Tewksbury Lt. Thomas Casey said he has responded to about 10 incidents of alleged drug activity at the motel during his 12 years on the force. In some instances, the drug busts involved setting up controlled “buys” or searches of motel rooms of suspected dug dealers, and a fatal heroin overdose. Dring a November 2008 investigation of a suspected drug dealer, Casey testified the suspected drug dealer wasn’t selling real drugs. The test results came back negative for heroin.

The U.S. Attorney’s office wants to seize the family-owned Route 38 motel under federal drug forfeiture laws. Federal attorneys are trying to show that Russell Caswell knew and was “willfully blind,” or should have known about drug activity and did nothing to curb the activity

If the federal government prevalls the government could sell the motel and split the profits with Tewksbury police. Russell and Patricia Caswell, whose family has owned the motel since 1955, would lose their livelihood.

Under cross examination by attorneys for the Institute for Justice, which is representing the Caswells pro bono, Casey testified that he never had a conversation with Russell Caswell about drug arrests on the property and never suggested what Caswell could do to curb drug activity.

Casey said he has a “good relationship” with the motel’s desk clerks and enjoyed stopping there to check guest registration slips to see if any guests had warrants for their arrest.”
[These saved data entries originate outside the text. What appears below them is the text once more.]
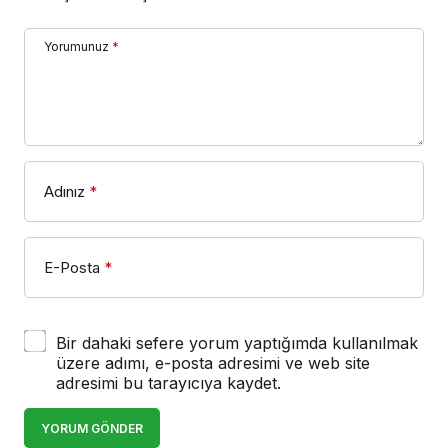
Yorumunuz
*
Adınız
*
E-Posta
*
Bir dahaki sefere yorum yaptığımda kullanılmak
üzere adımı, e-posta adresimi ve web site
adresimi bu tarayıcıya kaydet.
YORUM GÖNDER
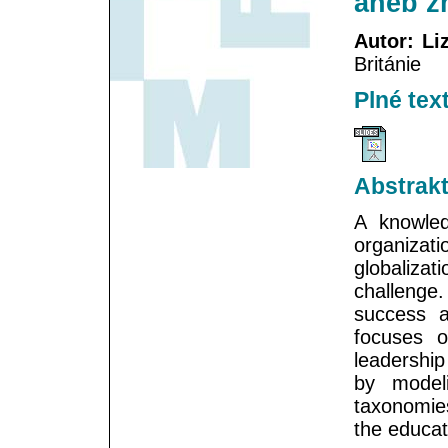
aneb z
Autor: L
Británie
Plné tex
Abstrak
A knowled
organiza
globaliza
challenge.
success an
focuses 
leadership
by modeli
taxonomie
the educat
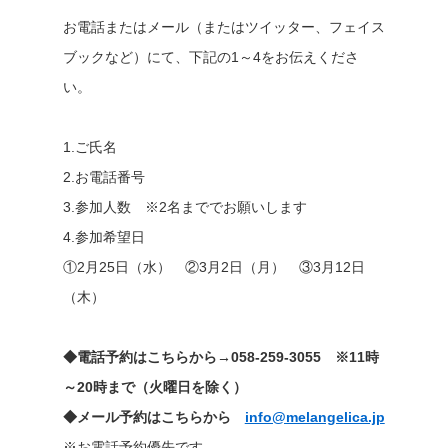
お電話またはメール（またはツイッター、フェイス
ブックなど）にて、下記の1～4をお伝えくださ
い。
1.ご氏名
2.お電話番号
3.参加人数 ※2名まででお願いします
4.参加希望日
①2月25日（水） ②3月2日（月） ③3月12日
（木）
◆電話予約はこちらから→058-259-3055 ※11時
～20時まで（火曜日を除く）
◆メール予約はこちらから
info@melangelica.jp
※お電話予約優先です。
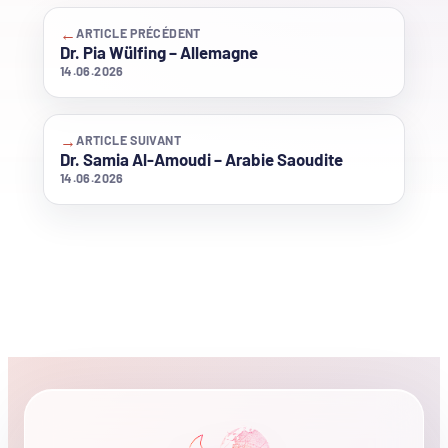
←
ARTICLE PRÉCÉDENT
Dr. Pia Wülfing – Allemagne
14.06.2026
→
ARTICLE SUIVANT
Dr. Samia Al-Amoudi – Arabie Saoudite
14.06.2026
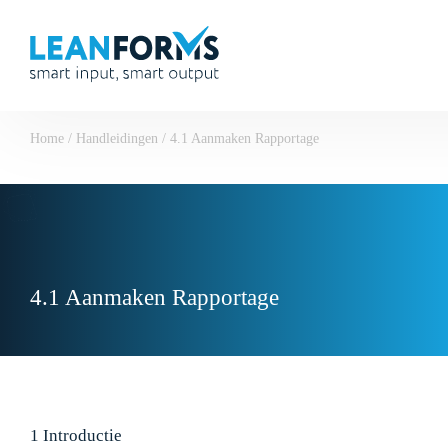
Home
/
Handleidingen
/
4.1 Aanmaken Rapportage
4.1 Aanmaken Rapportage
1 Introductie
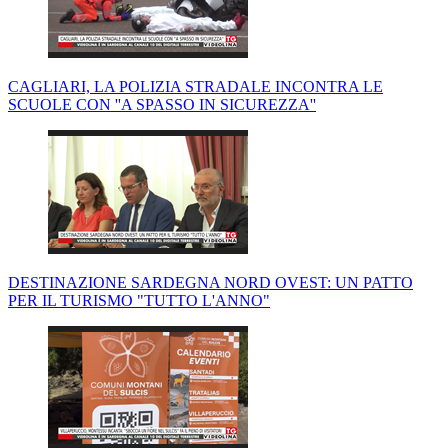
CAGLIARI, LA POLIZIA STRADALE INCONTRA LE
SCUOLE CON ''A SPASSO IN SICUREZZA''
DESTINAZIONE SARDEGNA NORD OVEST: UN PATTO
PER IL TURISMO "TUTTO L'ANNO"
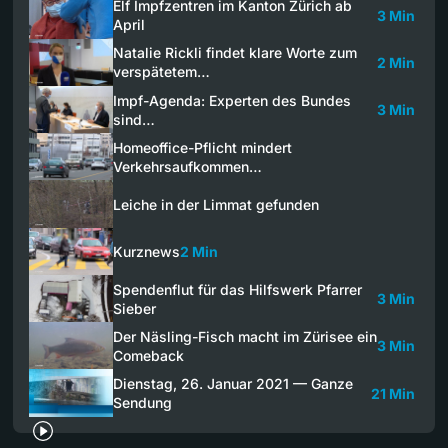
Elf Impfzentren im Kanton Zürich ab
3 Min
April
Natalie Rickli findet klare Worte zum
2 Min
verspätetem…
Impf-Agenda: Experten des Bundes
3 Min
sind…
Homeoffice-Pflicht mindert
Verkehrsaufkommen…
Leiche in der Limmat gefunden
Kurznews
2 Min
Spendenflut für das Hilfswerk Pfarrer
3 Min
Sieber
Der Näsling-Fisch macht im Zürisee ein
3 Min
Comeback
Dienstag, 26. Januar 2021 — Ganze
21 Min
Sendung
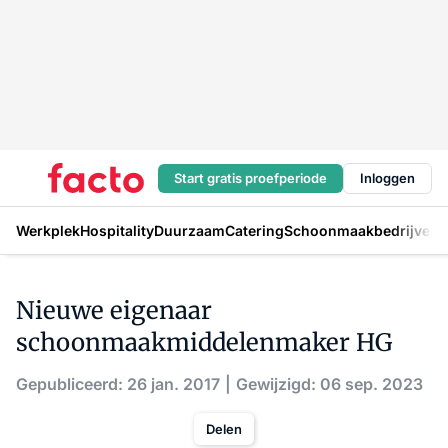
Start gratis proefperiode
Inloggen
Werkplek
Hospitality
Duurzaam
Catering
Schoonmaakbedrijven
H
Nieuwe eigenaar
schoonmaakmiddelenmaker HG
Gepubliceerd: 26 jan. 2017
Gewijzigd: 06 sep. 2023
Delen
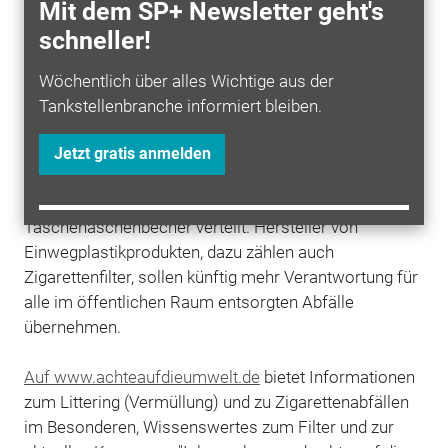
nachhaltig geändert werden:
Hersteller
, Verbraucher,
Mit dem SP+ Newsletter geht's
Politik und Kommunen stehen hier gemeinsam in der
schneller!
Verantwortung."
Wöchentlich über alles Wichtige aus der
Mit Plakatmotiven, Präventionsflyer und der Ausgabe
Tankstellenbranche informiert bleiben.
von Taschenaschenbechern für unterwegs unterstützt
der BVTE bundesweit ehrenamtlich engagierte
Jetzt gratis anmelden
Initiativen und Akteure. Seit August 2020 wurden mehr
als 130.000 Stück der handlichen und recycelbaren
Taschenaschenbecher verteilt. Hersteller von
Einwegplastikprodukten, dazu zählen auch
Zigarettenfilter, sollen künftig mehr Verantwortung für
alle im öffentlichen Raum entsorgten Abfälle
übernehmen.
Auf www.achteaufdieumwelt.de
bietet Informationen
zum Littering (Vermüllung) und zu Zigarettenabfällen
im Besonderen, Wissenswertes zum Filter und zur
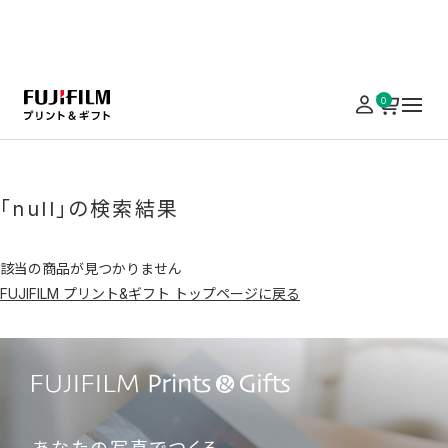
実施中のキャンペーンはこちら
0
ホーム
フィルム
黒白ネガ ブローニー
「null」の検索結果
該当の商品が見つかりません
FUJIFILM プリント&ギフト トップページに戻る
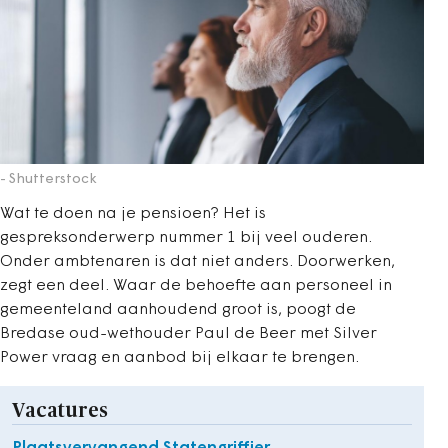
- Shutterstock
Wat te doen na je pensioen? Het is
gespreksonderwerp nummer 1 bij veel ouderen.
Onder ambtenaren is dat niet anders. Doorwerken,
zegt een deel. Waar de behoefte aan personeel in
gemeenteland aanhoudend groot is, poogt de
Bredase oud-wethouder Paul de Beer met Silver
Power vraag en aanbod bij elkaar te brengen.
Vacatures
Tuesday’s article cast doubt on the Government’s peculiar premise that Russ Caswell should not qualify as an innocent owner–apparently because Caswell failed to institute measures that the police silently considered and simply informed police of suspicious behavior and cooperated with police investigations:

Institute for Justice attorney Lawrence Salzman, who represents Caswell, argued that Caswell has never been convicted of any crime and has never participated in any drug activity, yet he stands to lose his motel “all because of a small number of people involved in drug activity behind closed doors.”
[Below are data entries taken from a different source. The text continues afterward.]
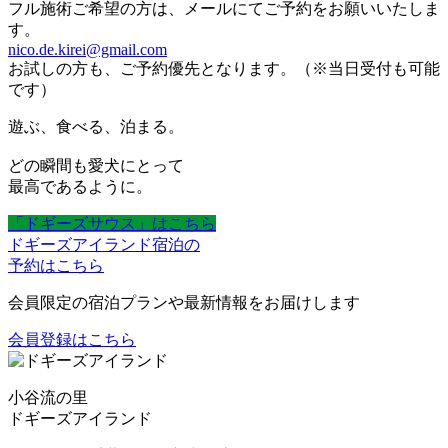
フル施術ご希望の方は、メールにてご予約をお願いいたしま
す。
nico.de.kirei@gmail.com
お試しの方も、ご予約優先となります。（※当日受付も可能
です）
遊ぶ、食べる、泊まる。
どの瞬間も愛犬にとって
最高であるように。
「ドギーズサウス」はこちら
ドギーズアイランド宿泊の
予約はこちら
会員限定の宿泊プランや最新情報をお届けします
会員登録はこちら
小谷流の里
ドギーズアイランド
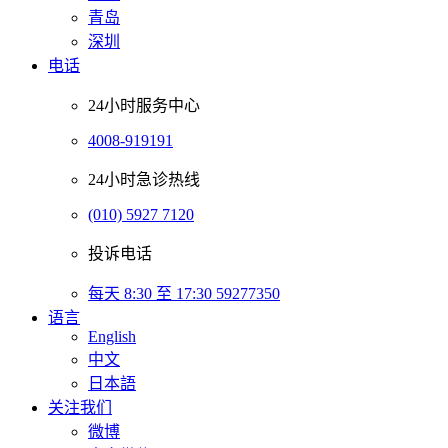
青岛
深圳
电话
24小时服务中心
4008-919191
24小时急诊热线
(010) 5927 7120
投诉电话
每天 8:30 至 17:30 59277350
语言
English
中文
日本語
关注我们
微博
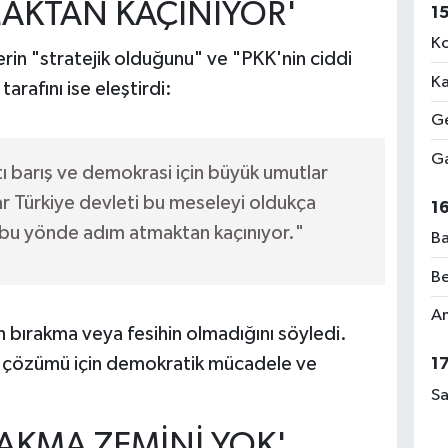
MAKTAN KAÇINIYOR'
1
Ko
erin "stratejik olduğunu" ve "PKK'nin ciddi
Ka
arafını ise eleştirdi:
Ge
Ga
tı barış ve demokrasi için büyük umutlar
r Türkiye devleti bu meseleyi oldukça
1
ve bu yönde adım atmaktan kaçınıyor."
Ba
Be
Am
h bırakma veya fesihin olmadığını söyledi.
 çözümü için demokratik mücadele ve
1
Sa
RAKMA ZEMİNİ YOK'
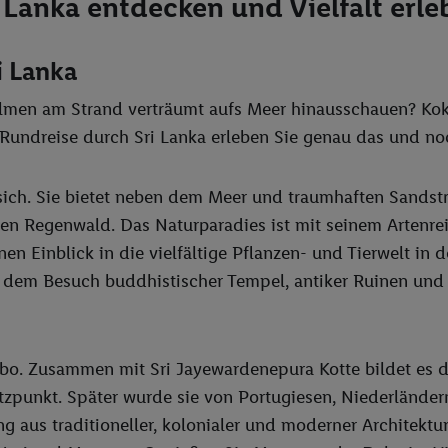
i Lanka entdecken und Vielfalt erle
i Lanka
Palmen am Strand verträumt aufs Meer hinausschauen? Ko
 Rundreise durch Sri Lanka erleben Sie genau das und no
 sich. Sie bietet neben dem Meer und traumhaften Sands
en Regenwald. Das Naturparadies ist mit seinem Artenrei
en Einblick in die vielfältige Pflanzen- und Tierwelt in 
it dem Besuch buddhistischer Tempel, antiker Ruinen und
bo. Zusammen mit Sri Jayewardenepura Kotte bildet es di
tzpunkt. Später wurde sie von Portugiesen, Niederlände
ng aus traditioneller, kolonialer und moderner Architektu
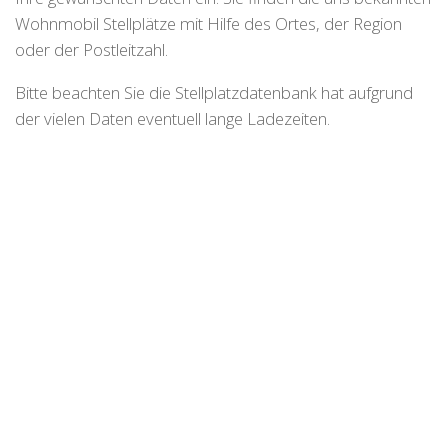
Wohnmobil Stellplätze mit Hilfe des Ortes, der Region
oder der Postleitzahl.
Bitte beachten Sie die Stellplatzdatenbank hat aufgrund
der vielen Daten eventuell lange Ladezeiten.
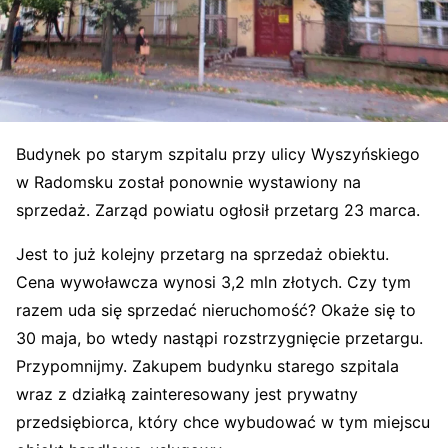
Budynek po starym szpitalu przy ulicy Wyszyńskiego
w Radomsku został ponownie wystawiony na
sprzedaż. Zarząd powiatu ogłosił przetarg 23 marca.
Jest to już kolejny przetarg na sprzedaż obiektu.
Cena wywoławcza wynosi 3,2 mln złotych. Czy tym
razem uda się sprzedać nieruchomość? Okaże się to
30 maja, bo wtedy nastąpi rozstrzygnięcie przetargu.
Przypomnijmy. Zakupem budynku starego szpitala
wraz z działką zainteresowany jest prywatny
przedsiębiorca, który chce wybudować w tym miejscu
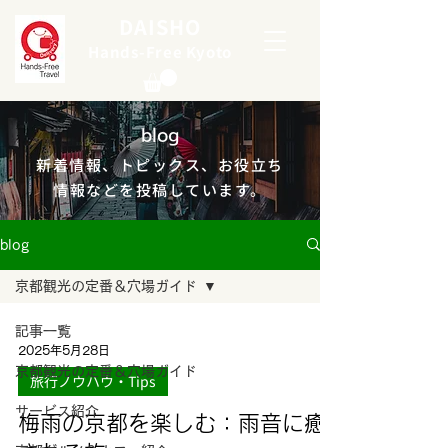
DAISHO
Hands-Free Kyoto
blog
新着情報、トピックス、お役立ち
情報などを投稿しています。
blog
京都観光の定番＆穴場ガイド
記事一覧
2025年5月28日
京都観光の定番＆穴場ガイド
旅行ノウハウ・Tips
サービス紹介
梅雨の京都を楽しむ：雨音に癒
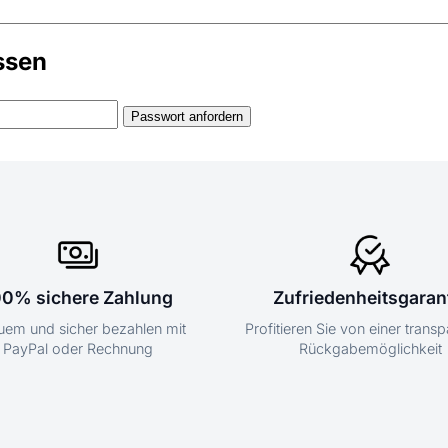
ssen
00% sichere Zahlung
Zufriedenheitsgaran
em und sicher bezahlen mit
Profitieren Sie von einer trans
PayPal oder Rechnung
Rückgabemöglichkeit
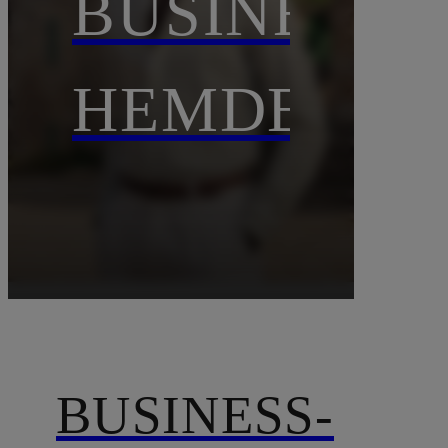
BUSINESS-
HEMDEN
BUSINESS-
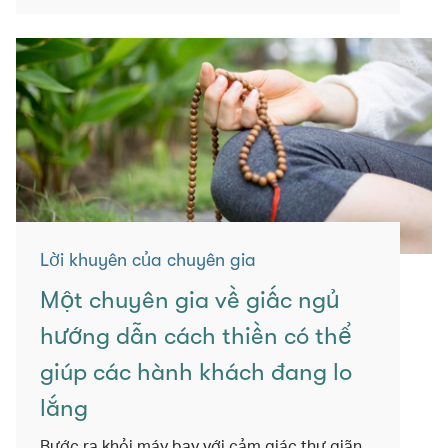
Lời khuyên của chuyên gia
Một chuyên gia về giấc ngủ
hướng dẫn cách thiền có thể
giúp các hành khách đang lo
lắng
Bước ra khỏi máy bay với cảm giác thư giãn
Caswell operated in “complete transparency,” even cooperating with police by letting them use empty motel rooms for drug stings, Salzman said.

During his testimony Monday, retired Tewksbury police Lt. Dennis Peterson testified that he had plenty of suggestions on how to curb drug activity at the motel. But when asked by Salzman if he passed on any of those suggestions, Peterson testified he had a “vague memory” of mentioning those recommendations to one of the motel’s desk clerks.
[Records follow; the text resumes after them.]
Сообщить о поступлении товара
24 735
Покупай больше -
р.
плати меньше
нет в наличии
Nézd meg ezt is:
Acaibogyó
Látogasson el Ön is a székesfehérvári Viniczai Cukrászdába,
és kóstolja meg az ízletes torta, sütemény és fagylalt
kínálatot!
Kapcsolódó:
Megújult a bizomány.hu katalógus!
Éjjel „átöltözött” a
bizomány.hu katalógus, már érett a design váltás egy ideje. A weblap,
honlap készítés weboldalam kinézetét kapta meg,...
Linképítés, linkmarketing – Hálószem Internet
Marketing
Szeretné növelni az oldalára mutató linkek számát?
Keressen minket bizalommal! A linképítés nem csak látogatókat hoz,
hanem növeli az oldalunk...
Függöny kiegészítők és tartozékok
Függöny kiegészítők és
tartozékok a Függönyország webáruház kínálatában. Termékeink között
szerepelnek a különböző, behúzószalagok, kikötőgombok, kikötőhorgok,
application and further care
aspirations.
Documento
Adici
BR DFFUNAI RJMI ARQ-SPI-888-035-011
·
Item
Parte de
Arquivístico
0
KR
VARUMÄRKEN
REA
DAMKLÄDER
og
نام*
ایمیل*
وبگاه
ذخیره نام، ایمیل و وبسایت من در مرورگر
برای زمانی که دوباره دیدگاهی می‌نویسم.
Peterson testified that after an arrest, he would notify the desk clerk on duty that someone had been arrested for drug activity at the motel. Peterson testified he had “no idea” if Caswell or his staff knew customers were selling drugs before arrests were made.

But Peterson testified he didn’t trust Caswell because “someone on the property as much as him would have to have known what was going on.”

The Government’s next trick figures to be conflating distinct protections requiring that the Government establish that Motel Caswell is subject to forfeiture and  that the Government establish that the Motel Caswell is substantially connected to the incidental underlying criminal acts animating the forfeiture theory in an attempt to render 18 U.S.C. § 983(c)(3)’s ”substantial connection” protection meaningless as the U.S. Government argued in their trial brief:

 To prevail in a forfeiture action under Section 881, the United States must establish, by a preponderance of the evidence, that the Defendant Property was used, or intended to be used, in any manner or part, to commit, or to facilitate the commission of, a violation of Sections 841, 846 and/or 856. Civil Asset Forfeiture Reform Act (“CAFRA”), 18 U.S.C. § 983(c)(1). Where, as here, the government’s theory of forfeiture is that the Defendant Property was used to facilitate a crime (specifically, criminal drug activity), the government must establish a“substantial connection” between the Defendant Property and the offense. 18 U.S.C. §983(c)(3); United States v. One Parcel of Real Prop., 900 F.2d 470, 474 (1st Cir. 1990). The “substantial connection” test requires only that the property was used, or intended to be used, to commit a crime, or must facilitate the commission of a crime. United States v. Schifferli, 895 F.2d 987, 990 (4th Cir. 1990).